- [WHAT IS NEEDED]: Could the data below be retyped exactly, without its pictures?

- [RECORD EXTRACTS]:

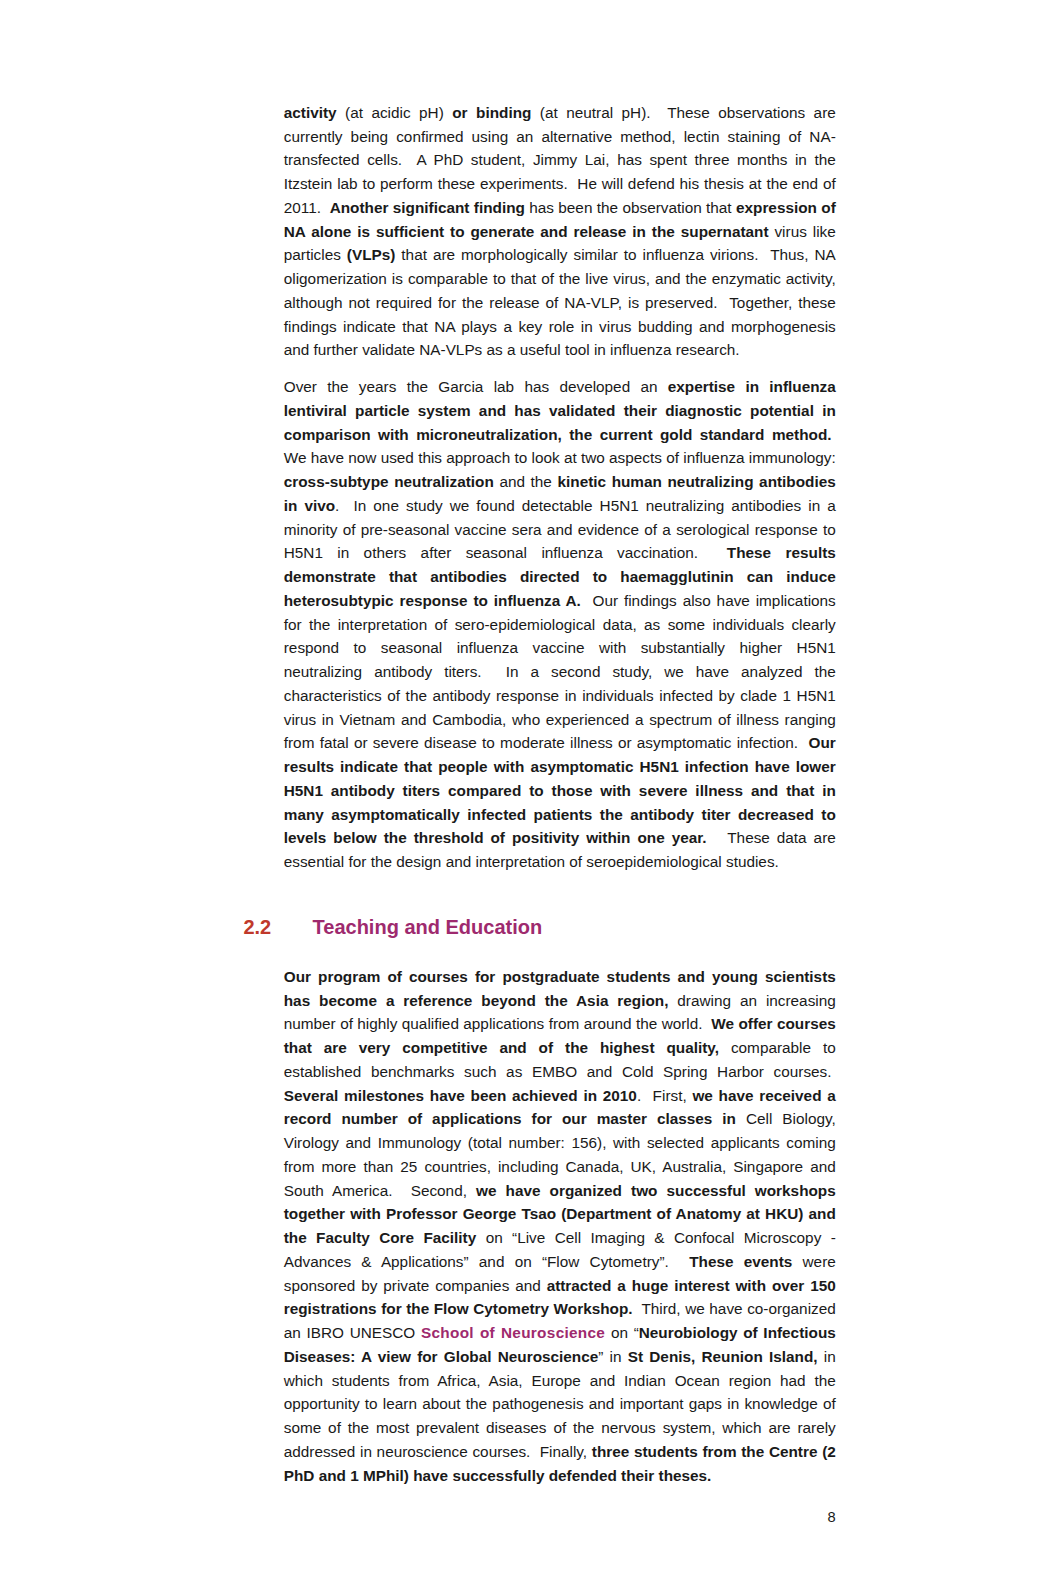activity (at acidic pH) or binding (at neutral pH). These observations are currently being confirmed using an alternative method, lectin staining of NA-transfected cells. A PhD student, Jimmy Lai, has spent three months in the Itzstein lab to perform these experiments. He will defend his thesis at the end of 2011. Another significant finding has been the observation that expression of NA alone is sufficient to generate and release in the supernatant virus like particles (VLPs) that are morphologically similar to influenza virions. Thus, NA oligomerization is comparable to that of the live virus, and the enzymatic activity, although not required for the release of NA-VLP, is preserved. Together, these findings indicate that NA plays a key role in virus budding and morphogenesis and further validate NA-VLPs as a useful tool in influenza research.
Over the years the Garcia lab has developed an expertise in influenza lentiviral particle system and has validated their diagnostic potential in comparison with microneutralization, the current gold standard method. We have now used this approach to look at two aspects of influenza immunology: cross-subtype neutralization and the kinetic human neutralizing antibodies in vivo. In one study we found detectable H5N1 neutralizing antibodies in a minority of pre-seasonal vaccine sera and evidence of a serological response to H5N1 in others after seasonal influenza vaccination. These results demonstrate that antibodies directed to haemagglutinin can induce heterosubtypic response to influenza A. Our findings also have implications for the interpretation of sero-epidemiological data, as some individuals clearly respond to seasonal influenza vaccine with substantially higher H5N1 neutralizing antibody titers. In a second study, we have analyzed the characteristics of the antibody response in individuals infected by clade 1 H5N1 virus in Vietnam and Cambodia, who experienced a spectrum of illness ranging from fatal or severe disease to moderate illness or asymptomatic infection. Our results indicate that people with asymptomatic H5N1 infection have lower H5N1 antibody titers compared to those with severe illness and that in many asymptomatically infected patients the antibody titer decreased to levels below the threshold of positivity within one year. These data are essential for the design and interpretation of seroepidemiological studies.
2.2 Teaching and Education
Our program of courses for postgraduate students and young scientists has become a reference beyond the Asia region, drawing an increasing number of highly qualified applications from around the world. We offer courses that are very competitive and of the highest quality, comparable to established benchmarks such as EMBO and Cold Spring Harbor courses. Several milestones have been achieved in 2010. First, we have received a record number of applications for our master classes in Cell Biology, Virology and Immunology (total number: 156), with selected applicants coming from more than 25 countries, including Canada, UK, Australia, Singapore and South America. Second, we have organized two successful workshops together with Professor George Tsao (Department of Anatomy at HKU) and the Faculty Core Facility on “Live Cell Imaging & Confocal Microscopy - Advances & Applications” and on “Flow Cytometry”. These events were sponsored by private companies and attracted a huge interest with over 150 registrations for the Flow Cytometry Workshop. Third, we have co-organized an IBRO UNESCO School of Neuroscience on “Neurobiology of Infectious Diseases: A view for Global Neuroscience” in St Denis, Reunion Island, in which students from Africa, Asia, Europe and Indian Ocean region had the opportunity to learn about the pathogenesis and important gaps in knowledge of some of the most prevalent diseases of the nervous system, which are rarely addressed in neuroscience courses. Finally, three students from the Centre (2 PhD and 1 MPhil) have successfully defended their theses.
8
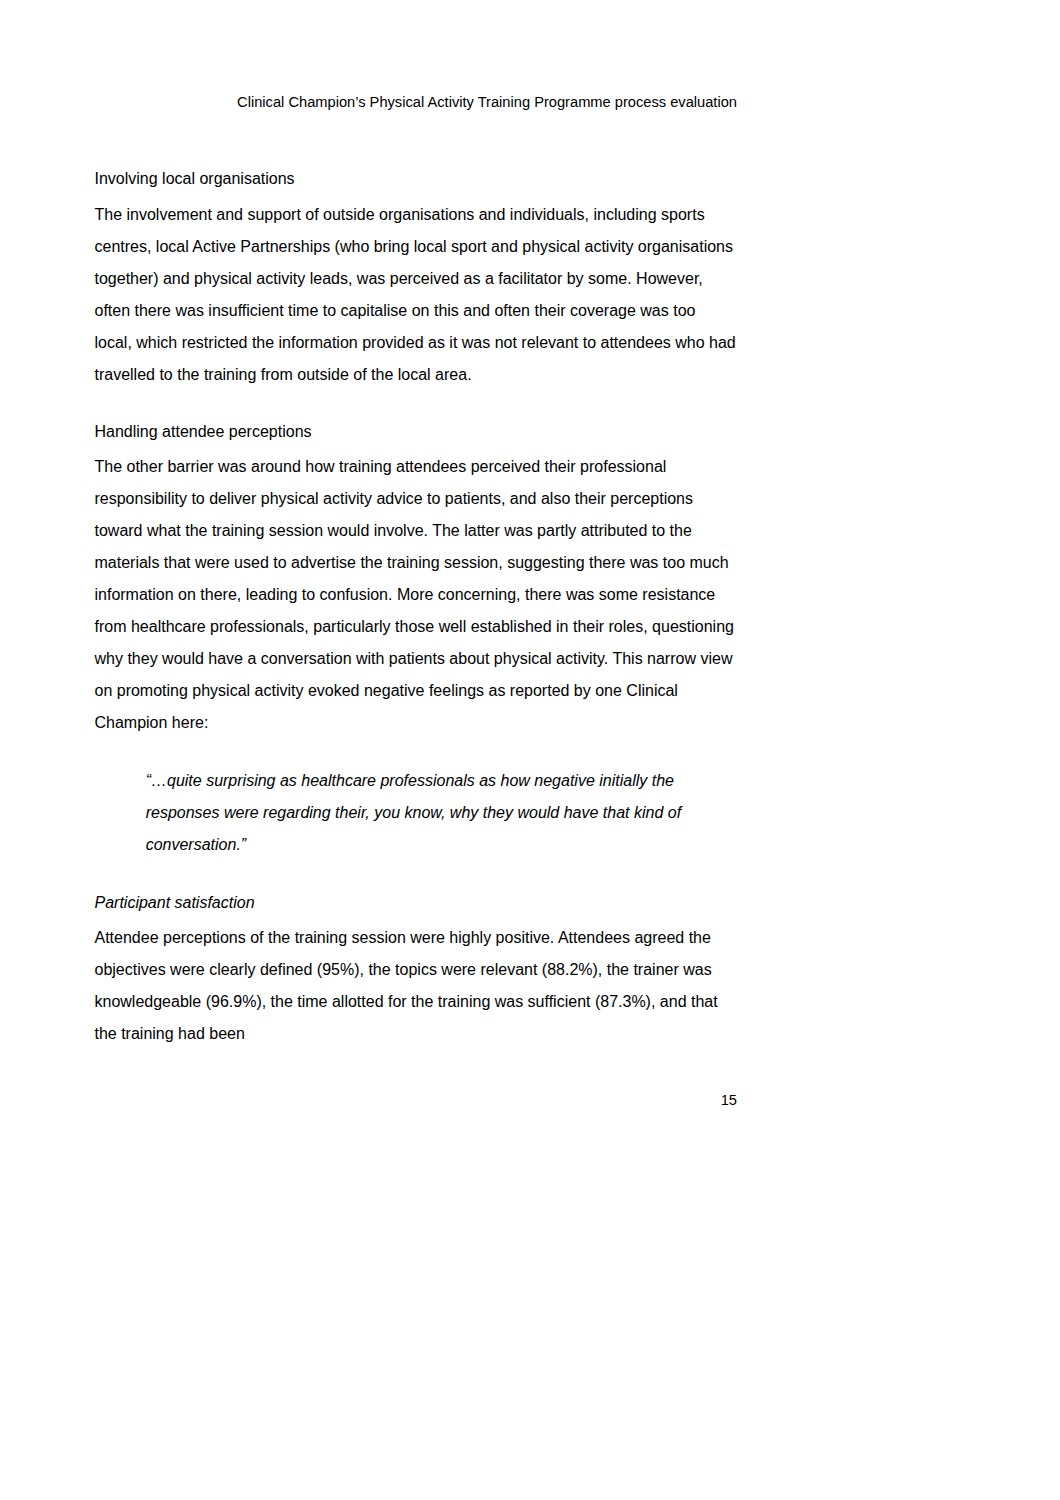Clinical Champion’s Physical Activity Training Programme process evaluation
Involving local organisations
The involvement and support of outside organisations and individuals, including sports centres, local Active Partnerships (who bring local sport and physical activity organisations together) and physical activity leads, was perceived as a facilitator by some. However, often there was insufficient time to capitalise on this and often their coverage was too local, which restricted the information provided as it was not relevant to attendees who had travelled to the training from outside of the local area.
Handling attendee perceptions
The other barrier was around how training attendees perceived their professional responsibility to deliver physical activity advice to patients, and also their perceptions toward what the training session would involve. The latter was partly attributed to the materials that were used to advertise the training session, suggesting there was too much information on there, leading to confusion. More concerning, there was some resistance from healthcare professionals, particularly those well established in their roles, questioning why they would have a conversation with patients about physical activity. This narrow view on promoting physical activity evoked negative feelings as reported by one Clinical Champion here:
“…quite surprising as healthcare professionals as how negative initially the responses were regarding their, you know, why they would have that kind of conversation.”
Participant satisfaction
Attendee perceptions of the training session were highly positive. Attendees agreed the objectives were clearly defined (95%), the topics were relevant (88.2%), the trainer was knowledgeable (96.9%), the time allotted for the training was sufficient (87.3%), and that the training had been
15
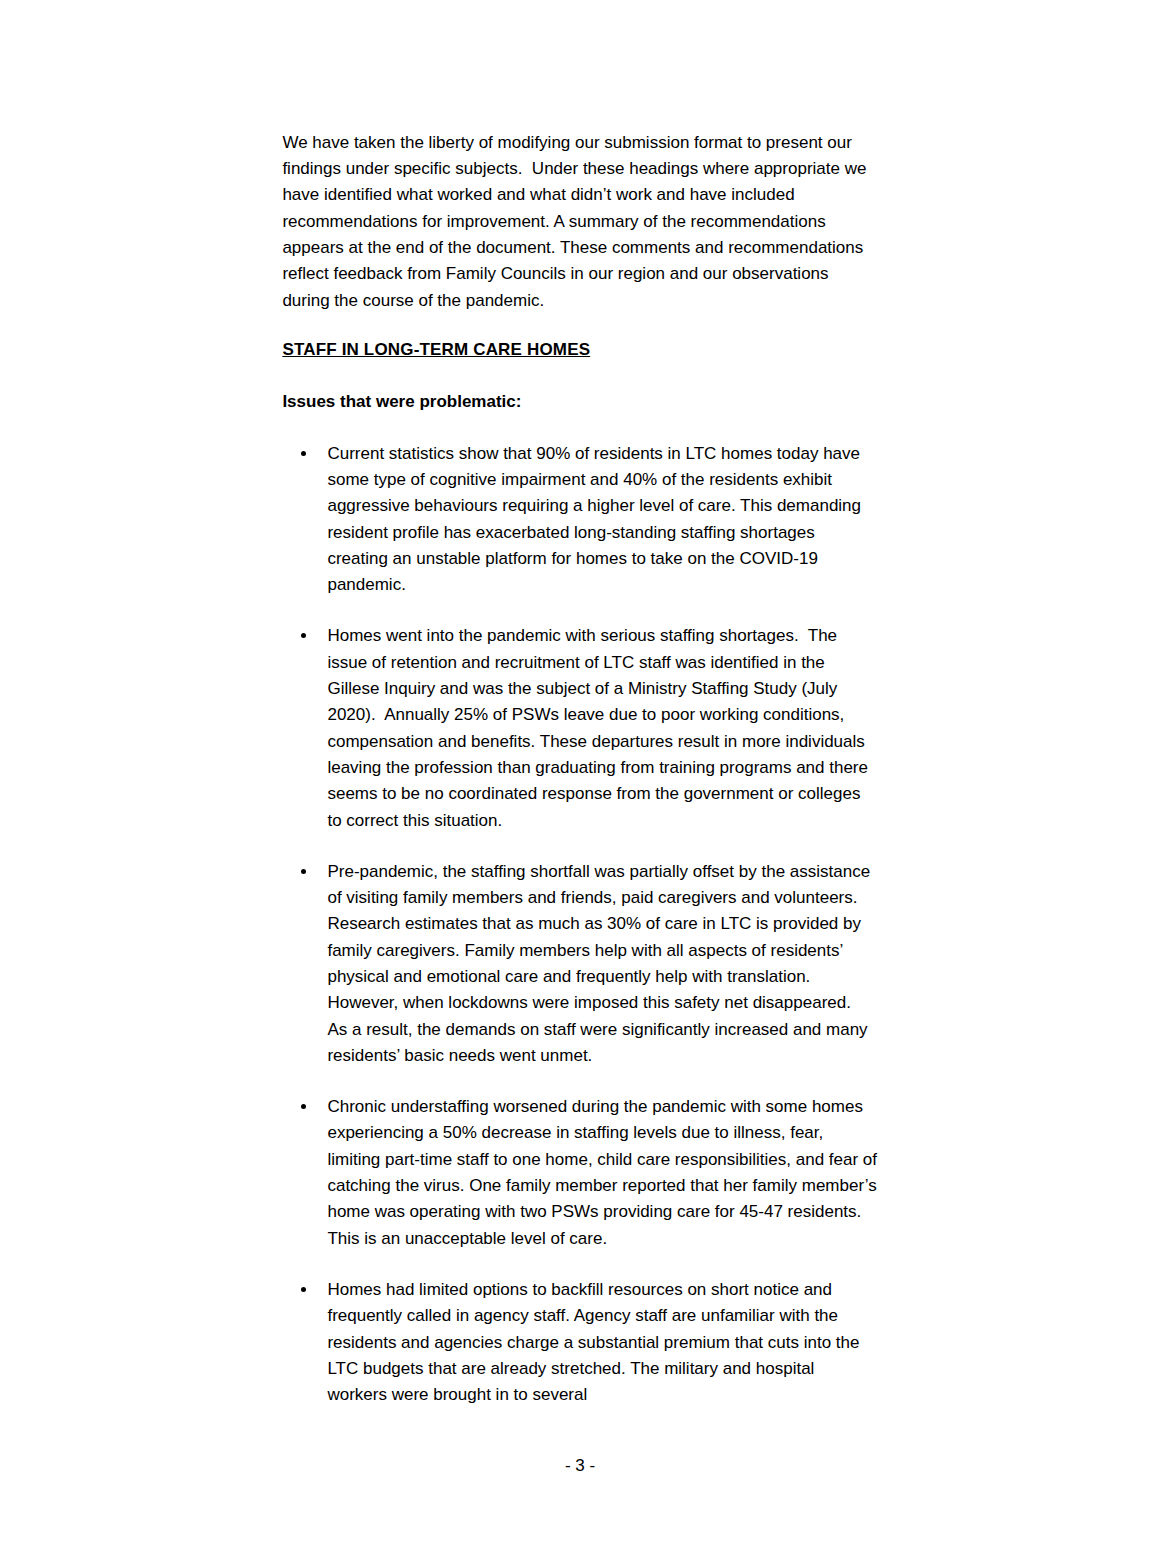We have taken the liberty of modifying our submission format to present our findings under specific subjects. Under these headings where appropriate we have identified what worked and what didn’t work and have included recommendations for improvement. A summary of the recommendations appears at the end of the document. These comments and recommendations reflect feedback from Family Councils in our region and our observations during the course of the pandemic.
STAFF IN LONG-TERM CARE HOMES
Issues that were problematic:
Current statistics show that 90% of residents in LTC homes today have some type of cognitive impairment and 40% of the residents exhibit aggressive behaviours requiring a higher level of care. This demanding resident profile has exacerbated long-standing staffing shortages creating an unstable platform for homes to take on the COVID-19 pandemic.
Homes went into the pandemic with serious staffing shortages. The issue of retention and recruitment of LTC staff was identified in the Gillese Inquiry and was the subject of a Ministry Staffing Study (July 2020). Annually 25% of PSWs leave due to poor working conditions, compensation and benefits. These departures result in more individuals leaving the profession than graduating from training programs and there seems to be no coordinated response from the government or colleges to correct this situation.
Pre-pandemic, the staffing shortfall was partially offset by the assistance of visiting family members and friends, paid caregivers and volunteers. Research estimates that as much as 30% of care in LTC is provided by family caregivers. Family members help with all aspects of residents’ physical and emotional care and frequently help with translation. However, when lockdowns were imposed this safety net disappeared. As a result, the demands on staff were significantly increased and many residents’ basic needs went unmet.
Chronic understaffing worsened during the pandemic with some homes experiencing a 50% decrease in staffing levels due to illness, fear, limiting part-time staff to one home, child care responsibilities, and fear of catching the virus. One family member reported that her family member’s home was operating with two PSWs providing care for 45-47 residents. This is an unacceptable level of care.
Homes had limited options to backfill resources on short notice and frequently called in agency staff. Agency staff are unfamiliar with the residents and agencies charge a substantial premium that cuts into the LTC budgets that are already stretched. The military and hospital workers were brought in to several
- 3 -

- [RESPONSE]:
activity (at acidic pH) or binding (at neutral pH). These observations are currently being confirmed using an alternative method, lectin staining of NA-transfected cells. A PhD student, Jimmy Lai, has spent three months in the Itzstein lab to perform these experiments. He will defend his thesis at the end of 2011. Another significant finding has been the observation that expression of NA alone is sufficient to generate and release in the supernatant virus like particles (VLPs) that are morphologically similar to influenza virions. Thus, NA oligomerization is comparable to that of the live virus, and the enzymatic activity, although not required for the release of NA-VLP, is preserved. Together, these findings indicate that NA plays a key role in virus budding and morphogenesis and further validate NA-VLPs as a useful tool in influenza research.
Over the years the Garcia lab has developed an expertise in influenza lentiviral particle system and has validated their diagnostic potential in comparison with microneutralization, the current gold standard method. We have now used this approach to look at two aspects of influenza immunology: cross-subtype neutralization and the kinetic human neutralizing antibodies in vivo. In one study we found detectable H5N1 neutralizing antibodies in a minority of pre-seasonal vaccine sera and evidence of a serological response to H5N1 in others after seasonal influenza vaccination. These results demonstrate that antibodies directed to haemagglutinin can induce heterosubtypic response to influenza A. Our findings also have implications for the interpretation of sero-epidemiological data, as some individuals clearly respond to seasonal influenza vaccine with substantially higher H5N1 neutralizing antibody titers. In a second study, we have analyzed the characteristics of the antibody response in individuals infected by clade 1 H5N1 virus in Vietnam and Cambodia, who experienced a spectrum of illness ranging from fatal or severe disease to moderate illness or asymptomatic infection. Our results indicate that people with asymptomatic H5N1 infection have lower H5N1 antibody titers compared to those with severe illness and that in many asymptomatically infected patients the antibody titer decreased to levels below the threshold of positivity within one year. These data are essential for the design and interpretation of seroepidemiological studies.
2.2 Teaching and Education
Our program of courses for postgraduate students and young scientists has become a reference beyond the Asia region, drawing an increasing number of highly qualified applications from around the world. We offer courses that are very competitive and of the highest quality, comparable to established benchmarks such as EMBO and Cold Spring Harbor courses. Several milestones have been achieved in 2010. First, we have received a record number of applications for our master classes in Cell Biology, Virology and Immunology (total number: 156), with selected applicants coming from more than 25 countries, including Canada, UK, Australia, Singapore and South America. Second, we have organized two successful workshops together with Professor George Tsao (Department of Anatomy at HKU) and the Faculty Core Facility on “Live Cell Imaging & Confocal Microscopy - Advances & Applications” and on “Flow Cytometry”. These events were sponsored by private companies and attracted a huge interest with over 150 registrations for the Flow Cytometry Workshop. Third, we have co-organized an IBRO UNESCO School of Neuroscience on “Neurobiology of Infectious Diseases: A view for Global Neuroscience” in St Denis, Reunion Island, in which students from Africa, Asia, Europe and Indian Ocean region had the opportunity to learn about the pathogenesis and important gaps in knowledge of some of the most prevalent diseases of the nervous system, which are rarely addressed in neuroscience courses. Finally, three students from the Centre (2 PhD and 1 MPhil) have successfully defended their theses.
8
Clinical Champion’s Physical Activity Training Programme process evaluation
Involving local organisations
The involvement and support of outside organisations and individuals, including sports centres, local Active Partnerships (who bring local sport and physical activity organisations together) and physical activity leads, was perceived as a facilitator by some. However, often there was insufficient time to capitalise on this and often their coverage was too local, which restricted the information provided as it was not relevant to attendees who had travelled to the training from outside of the local area.
Handling attendee perceptions
The other barrier was around how training attendees perceived their professional responsibility to deliver physical activity advice to patients, and also their perceptions toward what the training session would involve. The latter was partly attributed to the materials that were used to advertise the training session, suggesting there was too much information on there, leading to confusion. More concerning, there was some resistance from healthcare professionals, particularly those well established in their roles, questioning why they would have a conversation with patients about physical activity. This narrow view on promoting physical activity evoked negative feelings as reported by one Clinical Champion here:
“…quite surprising as healthcare professionals as how negative initially the responses were regarding their, you know, why they would have that kind of conversation.”
Participant satisfaction
Attendee perceptions of the training session were highly positive. Attendees agreed the objectives were clearly defined (95%), the topics were relevant (88.2%), the trainer was knowledgeable (96.9%), the time allotted for the training was sufficient (87.3%), and that the training had been
15
We have taken the liberty of modifying our submission format to present our findings under specific subjects. Under these headings where appropriate we have identified what worked and what didn’t work and have included recommendations for improvement. A summary of the recommendations appears at the end of the document. These comments and recommendations reflect feedback from Family Councils in our region and our observations during the course of the pandemic.
STAFF IN LONG-TERM CARE HOMES
Issues that were problematic:
Current statistics show that 90% of residents in LTC homes today have some type of cognitive impairment and 40% of the residents exhibit aggressive behaviours requiring a higher level of care. This demanding resident profile has exacerbated long-standing staffing shortages creating an unstable platform for homes to take on the COVID-19 pandemic.
Homes went into the pandemic with serious staffing shortages. The issue of retention and recruitment of LTC staff was identified in the Gillese Inquiry and was the subject of a Ministry Staffing Study (July 2020). Annually 25% of PSWs leave due to poor working conditions, compensation and benefits. These departures result in more individuals leaving the profession than graduating from training programs and there seems to be no coordinated response from the government or colleges to correct this situation.
Pre-pandemic, the staffing shortfall was partially offset by the assistance of visiting family members and friends, paid caregivers and volunteers. Research estimates that as much as 30% of care in LTC is provided by family caregivers. Family members help with all aspects of residents’ physical and emotional care and frequently help with translation. However, when lockdowns were imposed this safety net disappeared. As a result, the demands on staff were significantly increased and many residents’ basic needs went unmet.
Chronic understaffing worsened during the pandemic with some homes experiencing a 50% decrease in staffing levels due to illness, fear, limiting part-time staff to one home, child care responsibilities, and fear of catching the virus. One family member reported that her family member’s home was operating with two PSWs providing care for 45-47 residents. This is an unacceptable level of care.
Homes had limited options to backfill resources on short notice and frequently called in agency staff. Agency staff are unfamiliar with the residents and agencies charge a substantial premium that cuts into the LTC budgets that are already stretched. The military and hospital workers were brought in to several
- 3 -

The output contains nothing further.